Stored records
»»

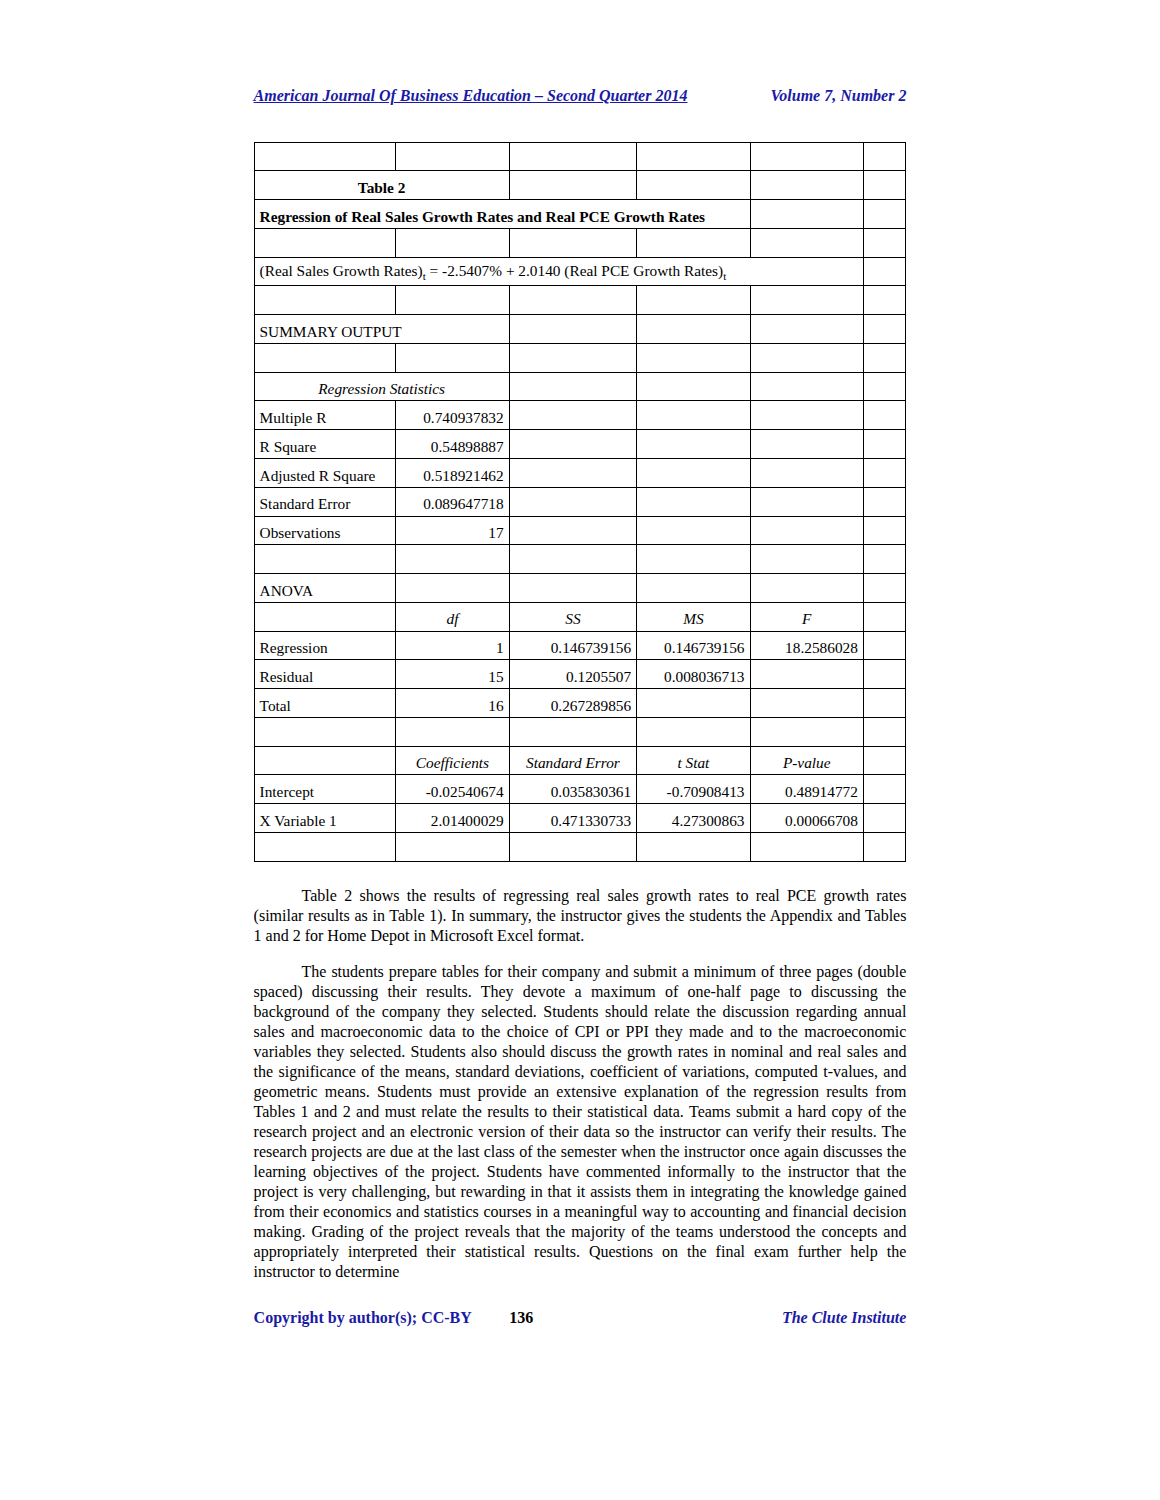American Journal Of Business Education – Second Quarter 2014 Volume 7, Number 2
| Table 2 | | | | |
| Regression of Real Sales Growth Rates and Real PCE Growth Rates | | |
| (Real Sales Growth Rates) t = -2.5407% + 2.0140 (Real PCE Growth Rates) t | |
| SUMMARY OUTPUT | | | | |
| Regression Statistics | | | | |
| Multiple R | 0.740937832 | | | | |
| R Square | 0.54898887 | | | | |
| Adjusted R Square | 0.518921462 | | | | |
| Standard Error | 0.089647718 | | | | |
| Observations | 17 | | | | |
| ANOVA | | | | | |
| | df | SS | MS | F | |
| Regression | 1 | 0.146739156 | 0.146739156 | 18.2586028 | |
| Residual | 15 | 0.1205507 | 0.008036713 | | |
| Total | 16 | 0.267289856 | | | |
| | Coefficients | Standard Error | t Stat | P-value | |
| Intercept | -0.02540674 | 0.035830361 | -0.70908413 | 0.48914772 | |
| X Variable 1 | 2.01400029 | 0.471330733 | 4.27300863 | 0.00066708 | |
Table 2 shows the results of regressing real sales growth rates to real PCE growth rates (similar results as in Table 1). In summary, the instructor gives the students the Appendix and Tables 1 and 2 for Home Depot in Microsoft Excel format.
The students prepare tables for their company and submit a minimum of three pages (double spaced) discussing their results. They devote a maximum of one-half page to discussing the background of the company they selected. Students should relate the discussion regarding annual sales and macroeconomic data to the choice of CPI or PPI they made and to the macroeconomic variables they selected. Students also should discuss the growth rates in nominal and real sales and the significance of the means, standard deviations, coefficient of variations, computed t-values, and geometric means. Students must provide an extensive explanation of the regression results from Tables 1 and 2 and must relate the results to their statistical data. Teams submit a hard copy of the research project and an electronic version of their data so the instructor can verify their results. The research projects are due at the last class of the semester when the instructor once again discusses the learning objectives of the project. Students have commented informally to the instructor that the project is very challenging, but rewarding in that it assists them in integrating the knowledge gained from their economics and statistics courses in a meaningful way to accounting and financial decision making. Grading of the project reveals that the majority of the teams understood the concepts and appropriately interpreted their statistical results. Questions on the final exam further help the instructor to determine
Copyright by author(s); CC-BY 136 The Clute Institute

««

WHAT THIS TASK INVOLVES: Only the lines above from the line with "18.2586028 | |" to the line with "P-value | |", those two lines included, should be reproduced exactly.

COMPLETED TASK:
| Regression | 1 | 0.146739156 | 0.146739156 | 18.2586028 | |
| Residual | 15 | 0.1205507 | 0.008036713 | | |
| Total | 16 | 0.267289856 | | | |
| | Coefficients | Standard Error | t Stat | P-value | |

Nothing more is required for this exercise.